Problem details: Pictures stay out of the copy, and everything else in the data below is repeated exactly.

── The data ──

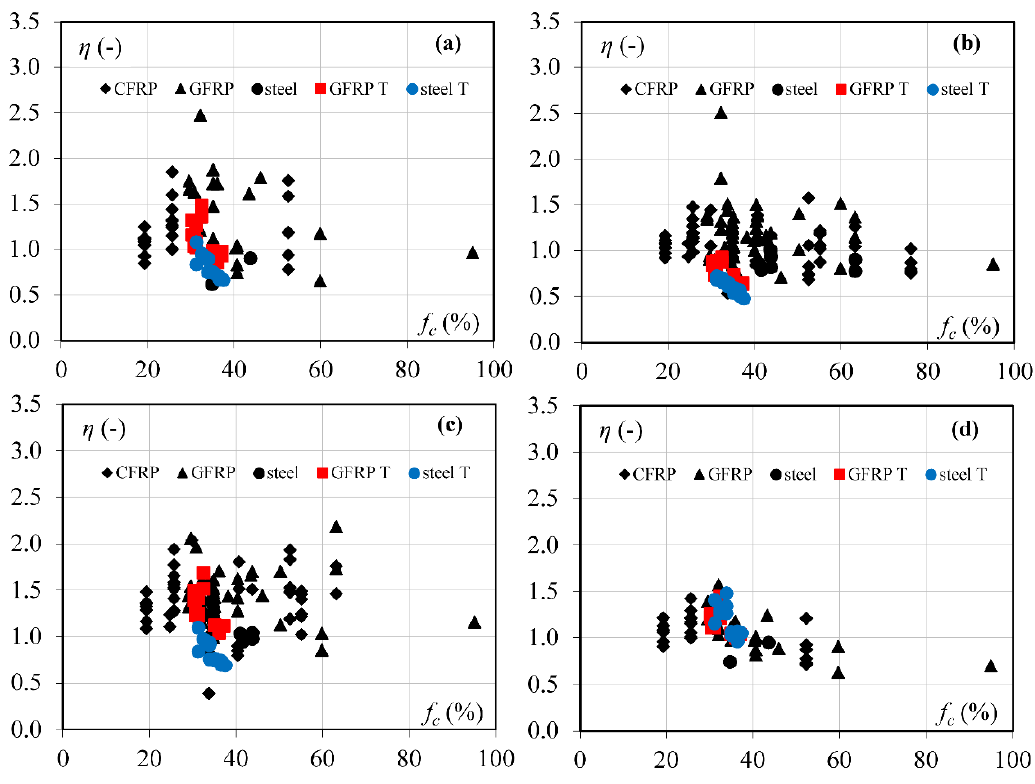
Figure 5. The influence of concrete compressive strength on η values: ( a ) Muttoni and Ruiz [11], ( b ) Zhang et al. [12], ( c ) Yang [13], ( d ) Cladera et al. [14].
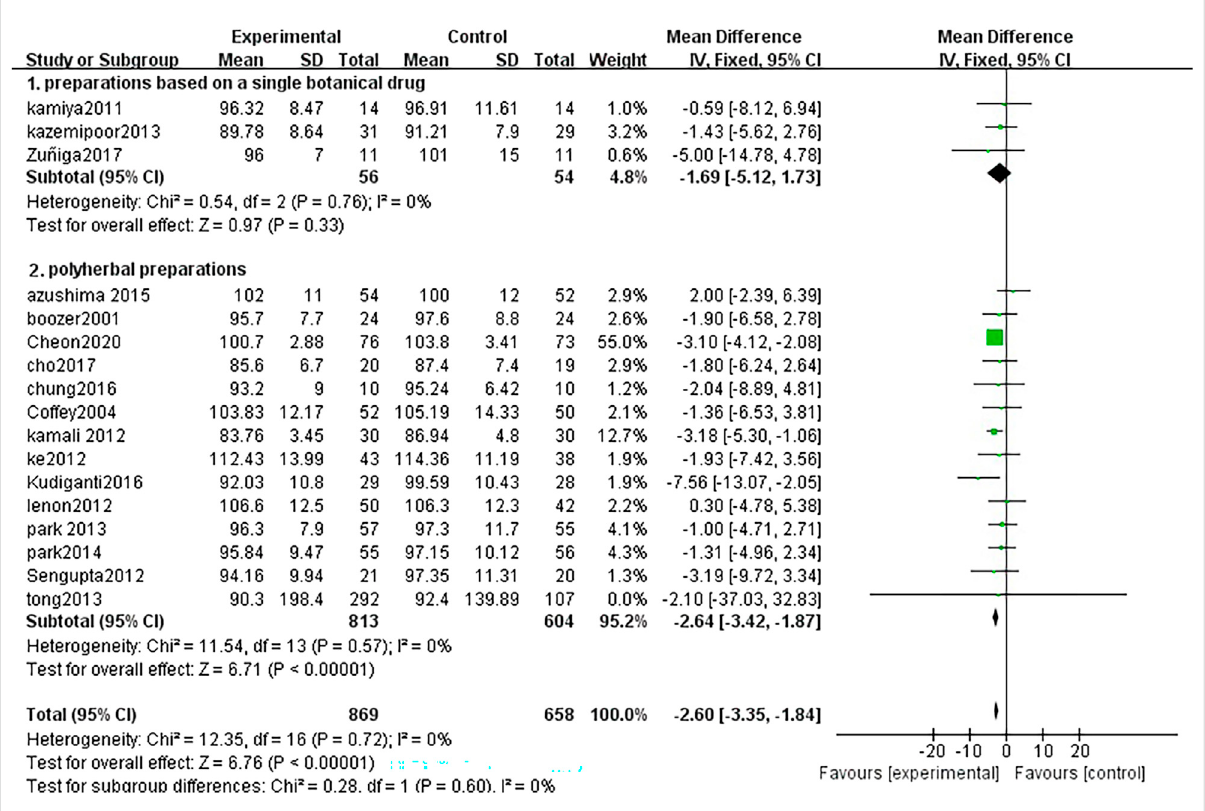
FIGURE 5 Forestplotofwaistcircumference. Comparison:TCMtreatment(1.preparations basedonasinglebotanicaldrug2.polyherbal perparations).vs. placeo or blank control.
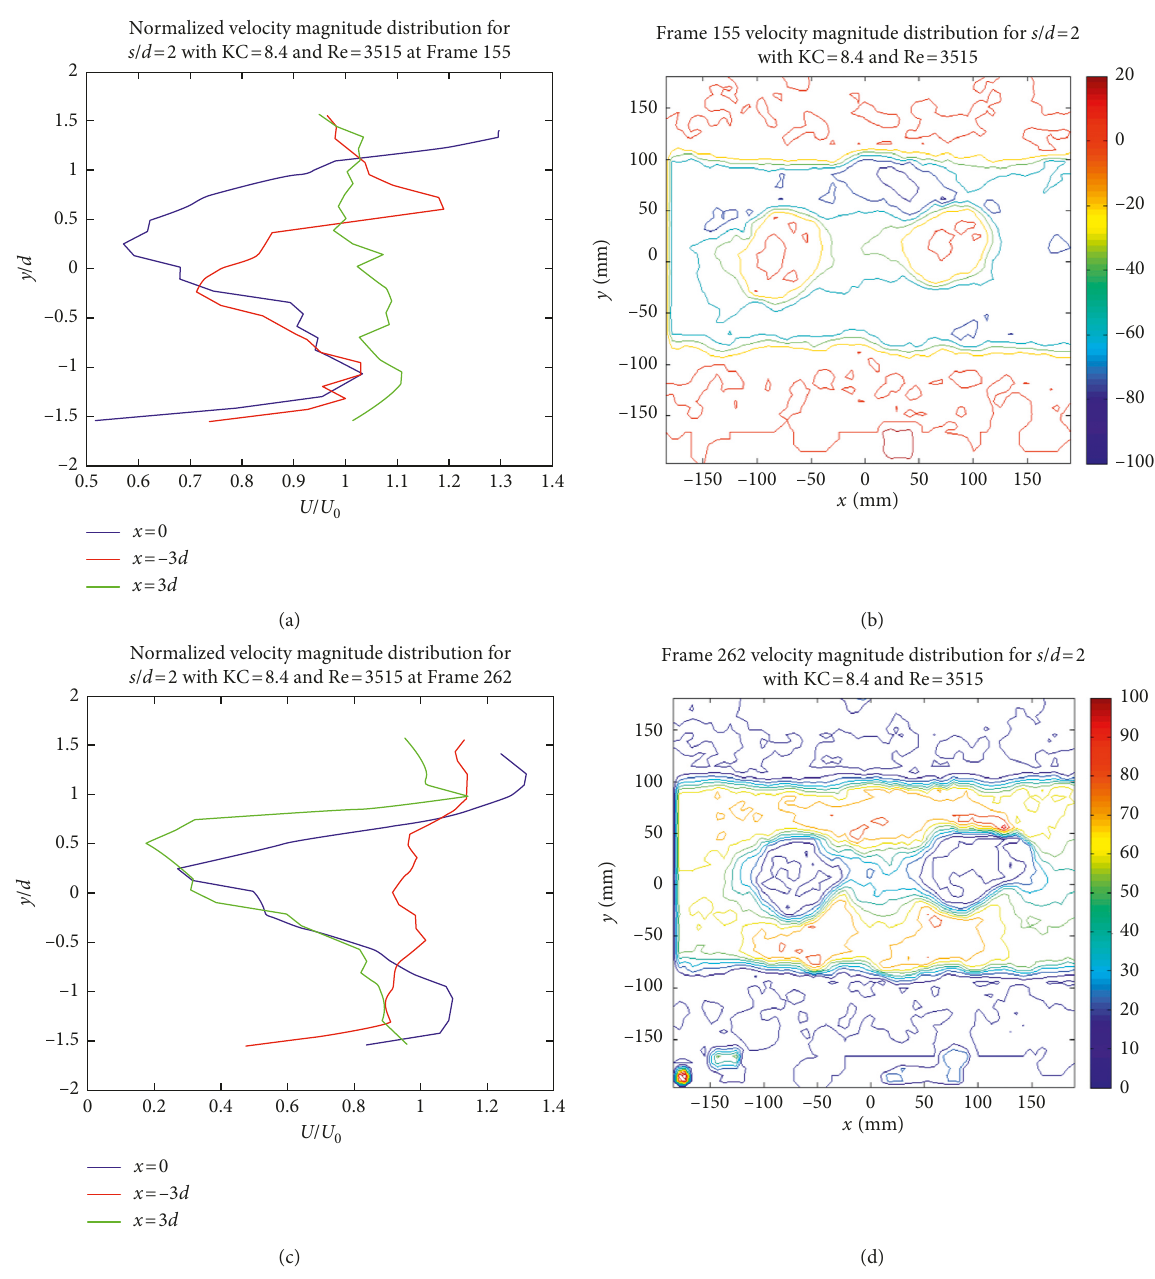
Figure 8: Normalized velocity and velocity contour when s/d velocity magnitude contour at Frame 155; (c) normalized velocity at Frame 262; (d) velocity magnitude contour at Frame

───

Exercise output:
Figure 5. The influence of concrete compressive strength on η values: ( a ) Muttoni and Ruiz [11], ( b ) Zhang et al. [12], ( c ) Yang [13], ( d ) Cladera et al. [14].
FIGURE 5 Forestplotofwaistcircumference. Comparison:TCMtreatment(1.preparations basedonasinglebotanicaldrug2.polyherbal perparations).vs. placeo or blank control.
Figure 8: Normalized velocity and velocity contour when s/d velocity magnitude contour at Frame 155; (c) normalized velocity at Frame 262; (d) velocity magnitude contour at Frame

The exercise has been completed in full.